## SOURCE EXTRACT:
BEGIN

Comments 4: Line 295 -297; The statement that the mineralogical composition poses risks of pore clogging requires clarification. While the dominant minerals (quartz and albite) are inert and unlikely to contribute to formation damage, the presence of a small amount of smectite (a swelling clay) and calcite (which may dissolve in acidic CO₂-rich environments) could contribute to permeability reduction. I suggest revising the sentence to specify the mechanisms involved (e.g., clay swelling, mineral re-precipitation) rather than attributing clogging directly to the general composition.
In addition, the mineral percentages sum to over 100% and don’t clarify whether they’re weight, volume, or normalized XRD intensities. I recommend specifying the basis for these values.
Response 4: We thank the reviewer for this insightful and constructive suggestion. In response, we have revised the sentence in Lines 295–297 to clarify that pore clogging is not caused by the general mineral composition, but rather by specific mechanisms such as smectite swelling and calcite dissolution–precipitation under CO₂-rich conditions. Additionally, we have specified that the reported mineralogical percentages are based on normalized XRD intensities, and explained that the total slightly exceeding 100% is due to peak overlap and rounding effects during quantification. The corresponding revisions are marked in green:
[Lines 381-394] Before CO₂ flooding, the sample was composed of 61% quartz, 39% albite, 1% illite, 1% smectite, and 7% calcite, as determined by normalized XRD intensity. While the dominant components (quartz and albite) are chemically inert and not associated with formation damage, the presence of minor amounts of smectite and calcite may lead to pore clogging through specific mechanisms. In particular, smectite swelling and calcite dissolution followed by mineral re-precipitation under acidic CO₂-rich conditions could contribute to permeability reduction during injection. The slight exceedance of 100% is attributed to peak overlap and rounding errors during XRD processing. Although the tested core is siliciclastic in nature, the insights can support screening workflows for CO₂-EOR in similar lithologies with moderate clay content.

END

## Stored data entries:
BEGIN

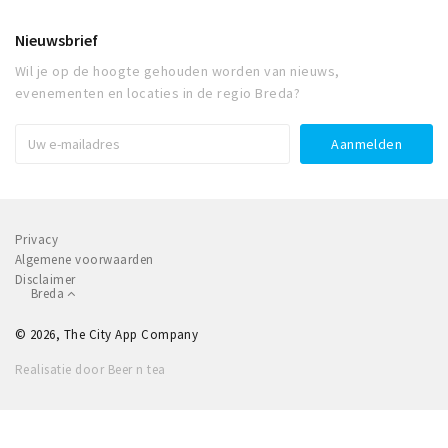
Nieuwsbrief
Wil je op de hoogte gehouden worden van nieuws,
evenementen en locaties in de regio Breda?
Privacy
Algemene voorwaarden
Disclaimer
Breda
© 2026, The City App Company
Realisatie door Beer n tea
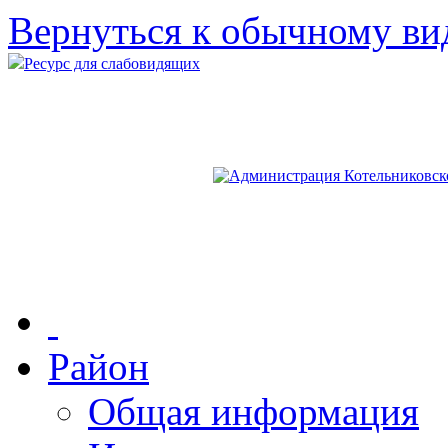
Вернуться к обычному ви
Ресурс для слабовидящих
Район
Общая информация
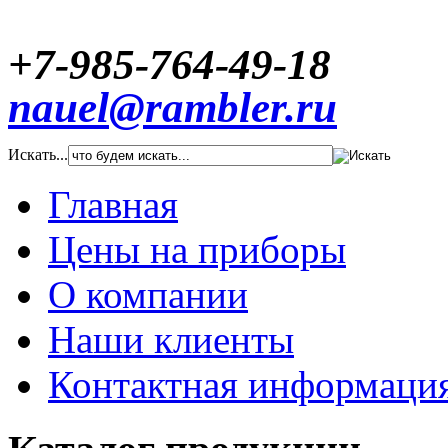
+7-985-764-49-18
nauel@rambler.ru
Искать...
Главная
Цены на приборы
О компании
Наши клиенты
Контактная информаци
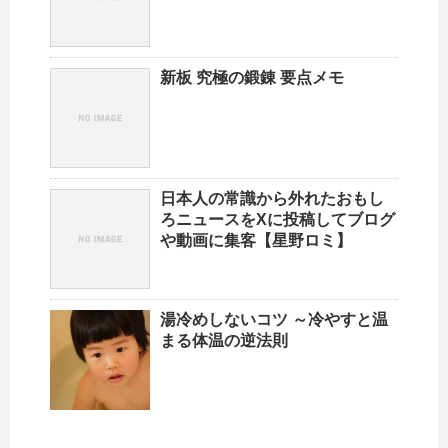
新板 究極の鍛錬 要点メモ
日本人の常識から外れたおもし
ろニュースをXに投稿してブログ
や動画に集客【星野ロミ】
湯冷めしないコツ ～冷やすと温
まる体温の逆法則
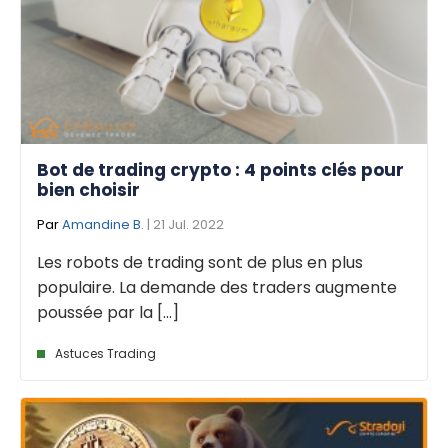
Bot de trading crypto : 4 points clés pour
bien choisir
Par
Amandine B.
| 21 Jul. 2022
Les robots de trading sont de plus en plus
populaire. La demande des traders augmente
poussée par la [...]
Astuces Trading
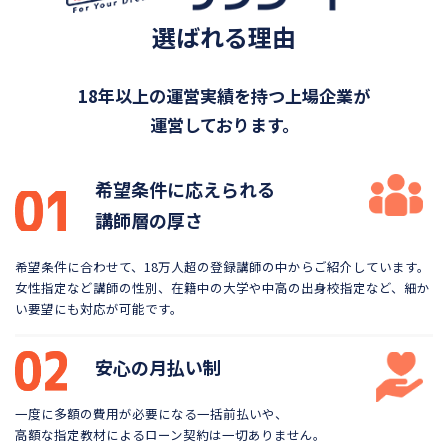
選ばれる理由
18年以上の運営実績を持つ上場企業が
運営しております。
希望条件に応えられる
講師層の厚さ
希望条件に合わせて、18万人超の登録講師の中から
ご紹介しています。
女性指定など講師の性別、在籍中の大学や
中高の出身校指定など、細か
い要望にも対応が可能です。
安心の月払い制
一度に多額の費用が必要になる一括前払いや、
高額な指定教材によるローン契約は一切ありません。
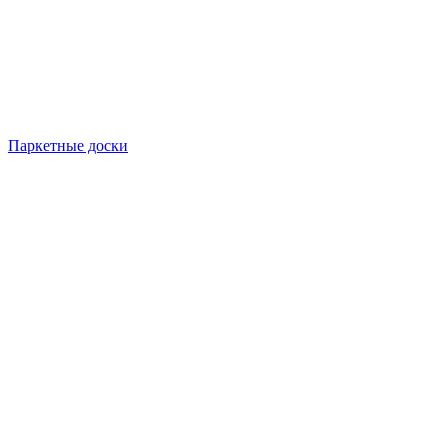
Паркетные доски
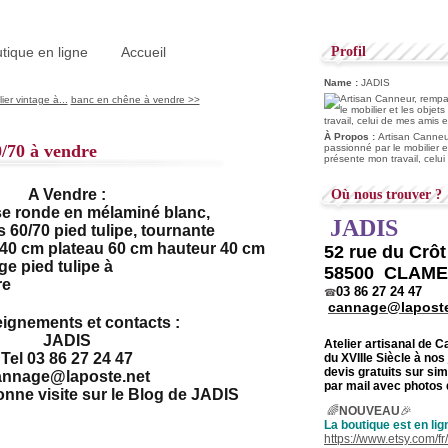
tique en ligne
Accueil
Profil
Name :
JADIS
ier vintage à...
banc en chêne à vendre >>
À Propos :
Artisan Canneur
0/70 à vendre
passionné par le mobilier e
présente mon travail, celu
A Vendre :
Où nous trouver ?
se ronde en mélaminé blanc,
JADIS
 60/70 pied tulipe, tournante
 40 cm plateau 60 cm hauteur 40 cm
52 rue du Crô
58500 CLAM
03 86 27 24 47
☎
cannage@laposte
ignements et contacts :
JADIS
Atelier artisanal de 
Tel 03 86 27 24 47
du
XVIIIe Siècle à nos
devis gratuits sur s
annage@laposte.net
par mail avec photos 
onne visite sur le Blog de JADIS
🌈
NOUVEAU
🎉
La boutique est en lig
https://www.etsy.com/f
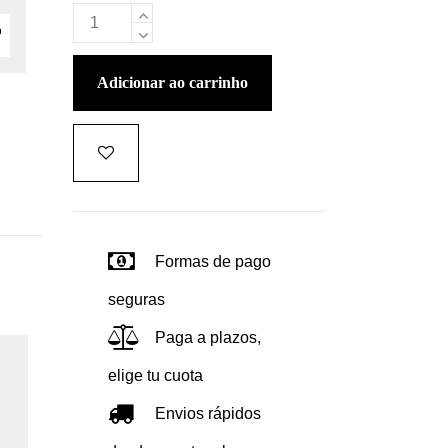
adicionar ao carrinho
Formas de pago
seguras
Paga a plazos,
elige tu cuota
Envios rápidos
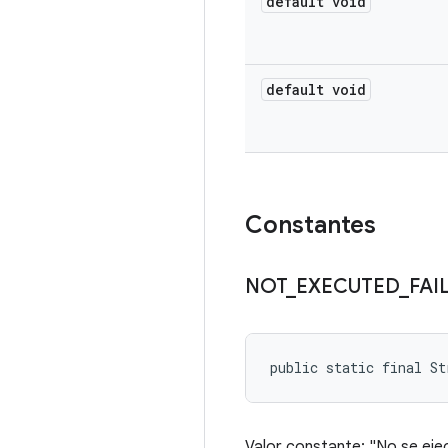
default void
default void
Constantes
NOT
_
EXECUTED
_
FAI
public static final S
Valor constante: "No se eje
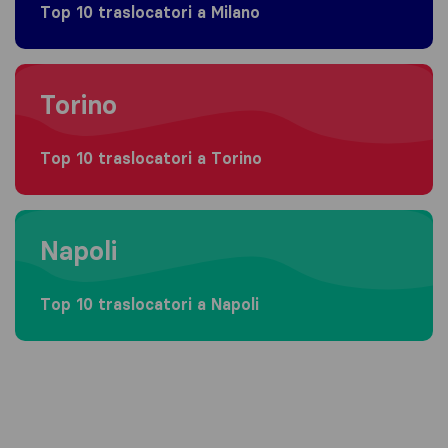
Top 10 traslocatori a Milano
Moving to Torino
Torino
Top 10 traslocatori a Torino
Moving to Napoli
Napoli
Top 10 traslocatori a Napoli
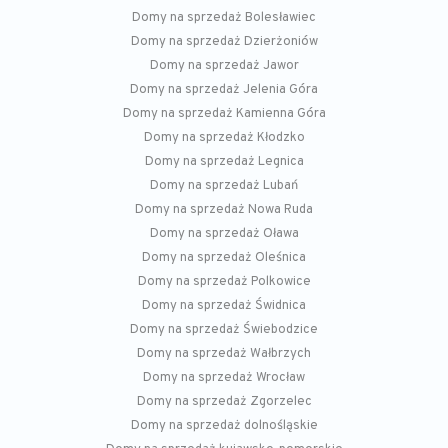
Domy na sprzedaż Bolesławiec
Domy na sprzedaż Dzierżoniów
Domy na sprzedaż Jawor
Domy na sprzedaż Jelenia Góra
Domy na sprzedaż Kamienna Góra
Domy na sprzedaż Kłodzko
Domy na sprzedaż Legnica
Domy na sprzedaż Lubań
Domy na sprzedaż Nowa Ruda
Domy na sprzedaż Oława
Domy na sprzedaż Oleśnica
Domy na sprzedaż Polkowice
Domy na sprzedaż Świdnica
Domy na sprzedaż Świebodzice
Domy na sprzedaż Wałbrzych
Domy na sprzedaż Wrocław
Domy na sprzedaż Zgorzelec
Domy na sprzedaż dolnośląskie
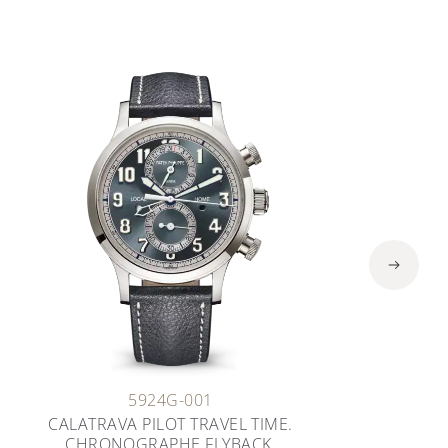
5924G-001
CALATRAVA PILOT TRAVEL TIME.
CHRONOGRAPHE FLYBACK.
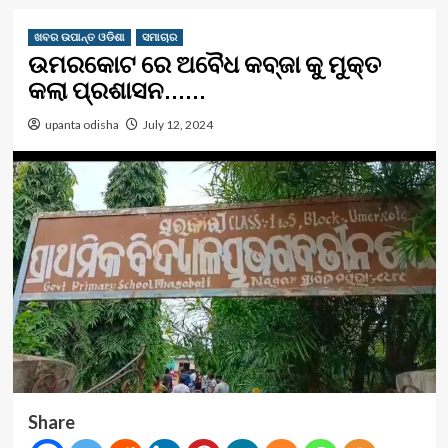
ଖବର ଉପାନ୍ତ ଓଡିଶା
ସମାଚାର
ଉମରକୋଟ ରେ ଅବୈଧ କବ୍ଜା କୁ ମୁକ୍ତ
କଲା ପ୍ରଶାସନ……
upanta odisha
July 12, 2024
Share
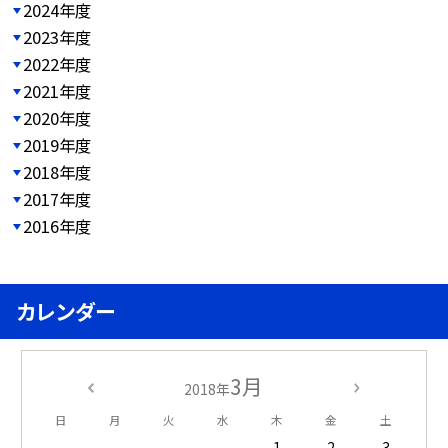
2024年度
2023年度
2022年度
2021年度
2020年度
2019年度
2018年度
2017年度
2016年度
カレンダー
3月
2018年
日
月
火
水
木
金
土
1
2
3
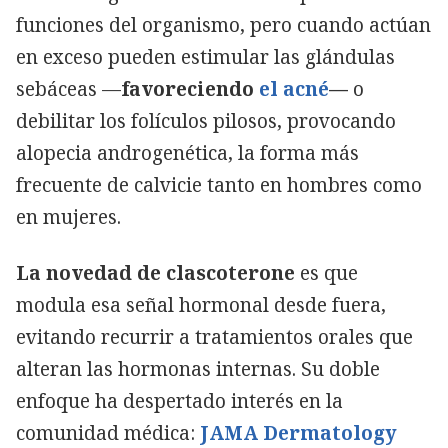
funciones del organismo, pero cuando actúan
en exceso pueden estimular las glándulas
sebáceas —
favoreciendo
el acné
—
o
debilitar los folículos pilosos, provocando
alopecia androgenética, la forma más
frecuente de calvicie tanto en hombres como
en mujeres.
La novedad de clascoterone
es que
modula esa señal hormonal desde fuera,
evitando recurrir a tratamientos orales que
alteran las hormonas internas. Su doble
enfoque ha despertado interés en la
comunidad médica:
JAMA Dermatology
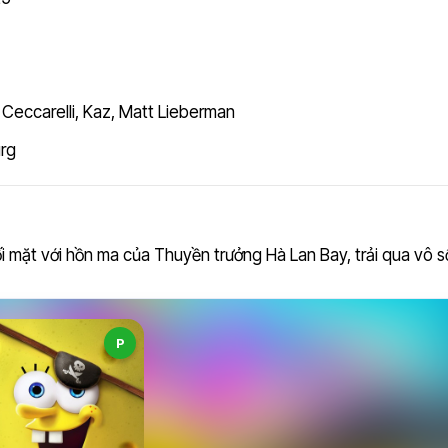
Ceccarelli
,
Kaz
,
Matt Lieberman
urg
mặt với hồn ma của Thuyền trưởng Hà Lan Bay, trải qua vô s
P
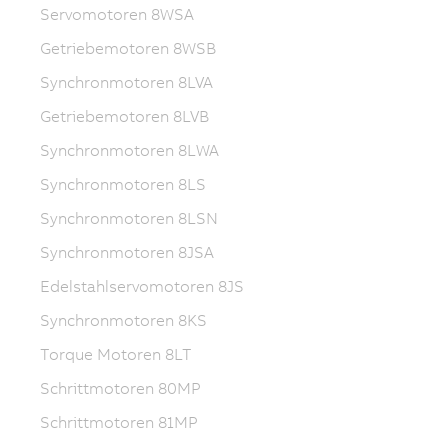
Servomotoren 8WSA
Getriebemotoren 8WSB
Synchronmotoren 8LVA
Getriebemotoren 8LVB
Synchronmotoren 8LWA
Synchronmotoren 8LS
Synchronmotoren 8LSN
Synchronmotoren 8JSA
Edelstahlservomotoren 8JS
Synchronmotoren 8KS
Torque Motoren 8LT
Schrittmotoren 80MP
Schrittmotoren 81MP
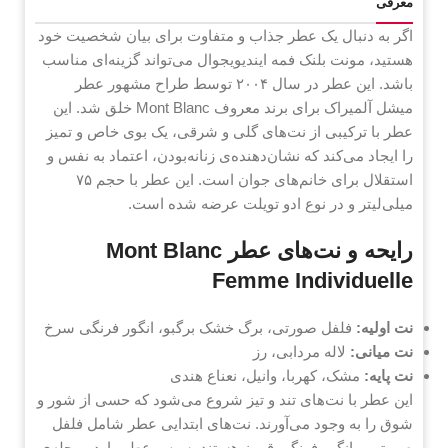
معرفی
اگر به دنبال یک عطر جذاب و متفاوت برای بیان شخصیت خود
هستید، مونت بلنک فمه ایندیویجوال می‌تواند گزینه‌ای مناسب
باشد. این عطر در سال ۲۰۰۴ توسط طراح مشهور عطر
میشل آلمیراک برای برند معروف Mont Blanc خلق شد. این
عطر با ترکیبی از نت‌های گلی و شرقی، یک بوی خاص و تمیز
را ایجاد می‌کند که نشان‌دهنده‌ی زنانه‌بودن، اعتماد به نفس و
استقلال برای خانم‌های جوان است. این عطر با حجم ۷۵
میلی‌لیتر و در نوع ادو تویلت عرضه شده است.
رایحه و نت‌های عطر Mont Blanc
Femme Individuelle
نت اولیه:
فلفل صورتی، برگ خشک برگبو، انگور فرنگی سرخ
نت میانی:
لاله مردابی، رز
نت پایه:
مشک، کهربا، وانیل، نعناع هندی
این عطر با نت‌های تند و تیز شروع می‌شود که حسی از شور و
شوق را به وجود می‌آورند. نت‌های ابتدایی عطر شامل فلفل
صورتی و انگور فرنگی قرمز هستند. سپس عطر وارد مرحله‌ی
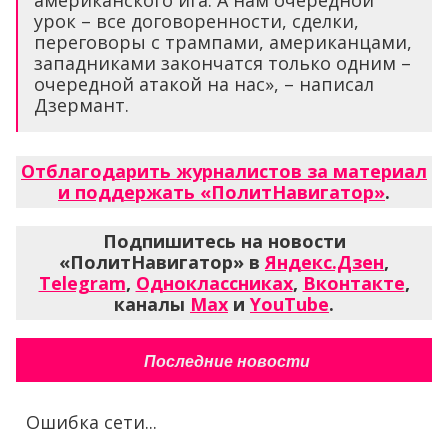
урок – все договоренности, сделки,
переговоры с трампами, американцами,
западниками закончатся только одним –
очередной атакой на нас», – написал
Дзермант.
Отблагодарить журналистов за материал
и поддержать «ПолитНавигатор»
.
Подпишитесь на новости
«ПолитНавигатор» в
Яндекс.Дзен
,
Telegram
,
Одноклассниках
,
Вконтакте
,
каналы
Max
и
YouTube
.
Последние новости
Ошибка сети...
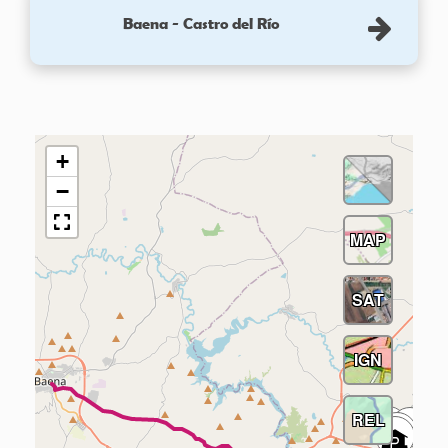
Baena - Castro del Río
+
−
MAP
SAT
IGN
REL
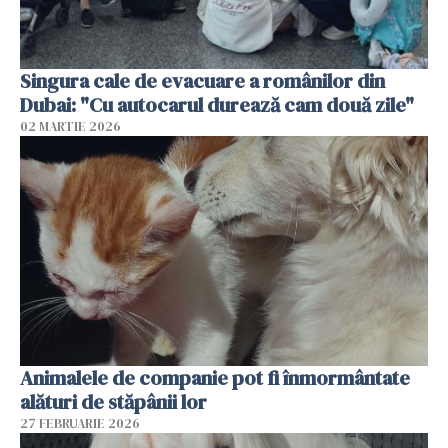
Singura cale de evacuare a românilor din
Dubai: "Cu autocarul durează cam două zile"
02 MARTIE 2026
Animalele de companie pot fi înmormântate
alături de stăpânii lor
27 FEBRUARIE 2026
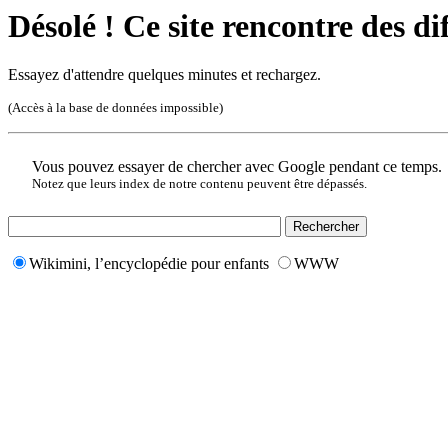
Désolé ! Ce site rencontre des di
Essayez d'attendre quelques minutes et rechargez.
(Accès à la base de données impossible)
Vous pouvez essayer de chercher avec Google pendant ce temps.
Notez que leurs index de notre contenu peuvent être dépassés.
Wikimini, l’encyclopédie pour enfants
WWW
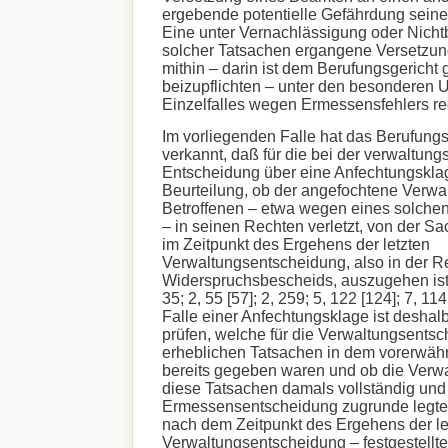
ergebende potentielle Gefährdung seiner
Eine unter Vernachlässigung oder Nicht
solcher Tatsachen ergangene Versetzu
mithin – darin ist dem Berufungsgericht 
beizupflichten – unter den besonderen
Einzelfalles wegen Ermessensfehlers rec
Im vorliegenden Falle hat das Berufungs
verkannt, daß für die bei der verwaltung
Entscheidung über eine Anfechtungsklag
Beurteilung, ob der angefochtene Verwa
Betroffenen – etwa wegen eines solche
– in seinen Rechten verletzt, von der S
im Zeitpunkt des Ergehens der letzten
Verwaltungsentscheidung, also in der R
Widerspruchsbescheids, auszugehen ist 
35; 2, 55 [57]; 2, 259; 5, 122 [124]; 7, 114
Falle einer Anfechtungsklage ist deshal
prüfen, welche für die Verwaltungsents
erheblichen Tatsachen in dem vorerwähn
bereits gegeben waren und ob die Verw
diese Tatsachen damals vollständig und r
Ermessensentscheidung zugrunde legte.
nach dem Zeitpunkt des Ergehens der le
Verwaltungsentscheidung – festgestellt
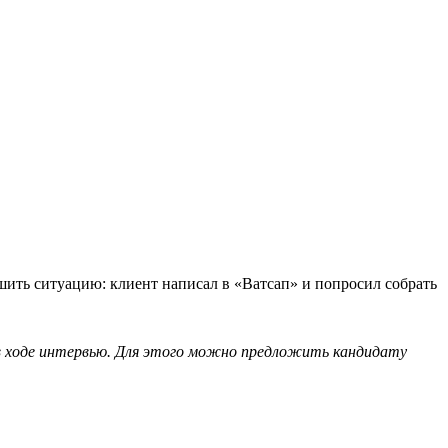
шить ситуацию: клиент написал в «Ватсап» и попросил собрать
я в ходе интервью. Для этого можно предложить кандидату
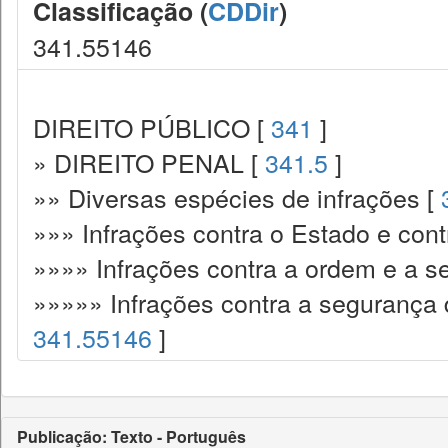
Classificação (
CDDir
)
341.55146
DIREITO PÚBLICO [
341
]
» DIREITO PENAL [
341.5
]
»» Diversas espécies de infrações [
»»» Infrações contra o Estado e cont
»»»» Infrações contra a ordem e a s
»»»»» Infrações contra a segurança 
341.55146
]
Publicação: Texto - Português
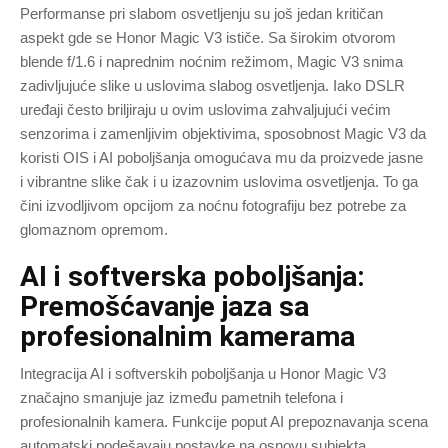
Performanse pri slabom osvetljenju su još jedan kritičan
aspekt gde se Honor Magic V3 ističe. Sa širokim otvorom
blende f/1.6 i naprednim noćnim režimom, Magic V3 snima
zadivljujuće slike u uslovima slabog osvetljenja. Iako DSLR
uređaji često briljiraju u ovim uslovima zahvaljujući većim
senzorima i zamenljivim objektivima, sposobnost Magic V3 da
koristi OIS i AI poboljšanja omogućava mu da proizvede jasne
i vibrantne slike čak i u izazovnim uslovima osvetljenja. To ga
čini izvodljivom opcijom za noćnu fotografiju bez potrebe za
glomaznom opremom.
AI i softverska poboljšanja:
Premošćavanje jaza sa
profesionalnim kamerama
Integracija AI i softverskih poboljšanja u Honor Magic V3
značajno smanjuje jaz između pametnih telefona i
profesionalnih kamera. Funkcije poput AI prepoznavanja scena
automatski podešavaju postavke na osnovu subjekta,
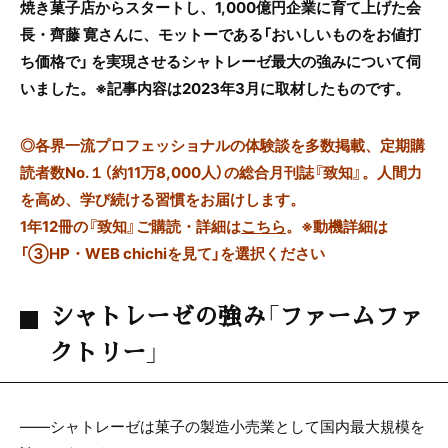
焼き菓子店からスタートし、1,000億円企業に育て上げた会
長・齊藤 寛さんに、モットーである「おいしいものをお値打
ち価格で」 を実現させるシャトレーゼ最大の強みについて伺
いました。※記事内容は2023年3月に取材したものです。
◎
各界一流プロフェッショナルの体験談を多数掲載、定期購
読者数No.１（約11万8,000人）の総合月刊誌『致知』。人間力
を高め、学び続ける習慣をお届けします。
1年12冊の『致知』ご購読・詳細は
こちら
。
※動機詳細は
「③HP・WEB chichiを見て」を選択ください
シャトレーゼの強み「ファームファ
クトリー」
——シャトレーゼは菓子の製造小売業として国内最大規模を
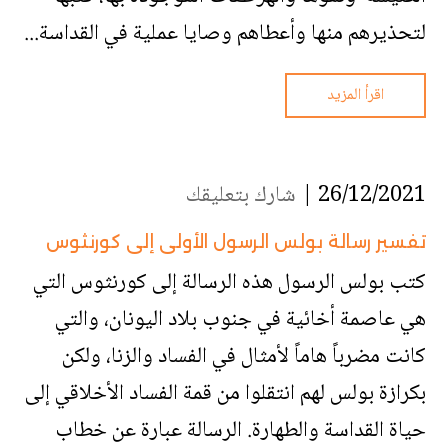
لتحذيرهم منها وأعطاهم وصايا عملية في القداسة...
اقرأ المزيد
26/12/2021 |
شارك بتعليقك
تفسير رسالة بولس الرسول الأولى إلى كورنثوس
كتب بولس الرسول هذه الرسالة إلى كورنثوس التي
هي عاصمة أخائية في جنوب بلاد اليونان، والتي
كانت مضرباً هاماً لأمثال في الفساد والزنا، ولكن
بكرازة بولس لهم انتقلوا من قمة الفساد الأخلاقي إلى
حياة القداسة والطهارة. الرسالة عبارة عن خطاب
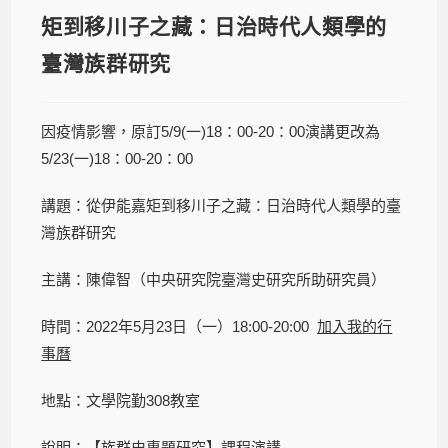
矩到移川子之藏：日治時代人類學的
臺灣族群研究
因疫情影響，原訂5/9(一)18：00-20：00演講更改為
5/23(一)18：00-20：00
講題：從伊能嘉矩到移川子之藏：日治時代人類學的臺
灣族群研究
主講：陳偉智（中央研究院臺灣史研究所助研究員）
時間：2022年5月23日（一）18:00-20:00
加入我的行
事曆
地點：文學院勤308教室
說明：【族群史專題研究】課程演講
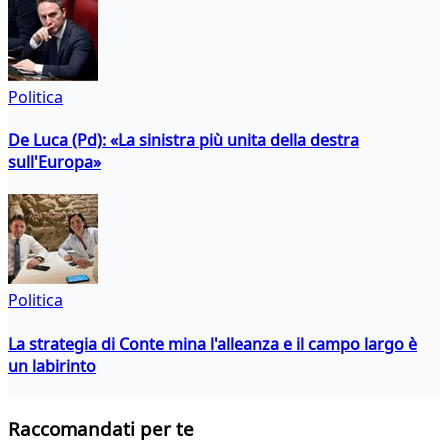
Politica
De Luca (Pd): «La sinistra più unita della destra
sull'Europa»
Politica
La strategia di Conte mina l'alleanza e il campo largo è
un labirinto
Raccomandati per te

END

## ASSIGNMENT 1:
In the review excerpt, swap "smectite" for "montmorillonite" and reproduce the passage starting at "Comments 4: Line" and ending at "the general composition.".
## ASSIGNMENT 2:
Output the listing lines starting at the one containing "tique en ligne" and ending at the one containing "40 cm plateau 60 cm hauteur 40 cm" as a Markdown table with a "Row" column for the row number and a "Line" column for the line, omitting blank lines.
The review excerpt and the listing are independent of each other.

## WRITTEN SOLUTION 1:
Comments 4: Line 295 -297; The statement that the mineralogical composition poses risks of pore clogging requires clarification. While the dominant minerals (quartz and albite) are inert and unlikely to contribute to formation damage, the presence of a small amount of montmorillonite (a swelling clay) and calcite (which may dissolve in acidic CO₂-rich environments) could contribute to permeability reduction. I suggest revising the sentence to specify the mechanisms involved (e.g., clay swelling, mineral re-precipitation) rather than attributing clogging directly to the general composition.

## WRITTEN SOLUTION 2:
| Row | Line |
|---|---|
| 1 | tique en ligne |
| 2 | Accueil |
| 3 | Profil |
| 4 | Name : |
| 5 | JADIS |
| 6 | ier vintage à... |
| 7 | banc en chêne à vendre >> |
| 8 | À Propos : |
| 9 | Artisan Canneur |
| 10 | 0/70 à vendre |
| 11 | passionné par le mobilier e |
| 12 | présente mon travail, celu |
| 13 | A Vendre : |
| 14 | Où nous trouver ? |
| 15 | se ronde en mélaminé blanc, |
| 16 | JADIS |
| 17 |  60/70 pied tulipe, tournante |
| 18 |  40 cm plateau 60 cm hauteur 40 cm |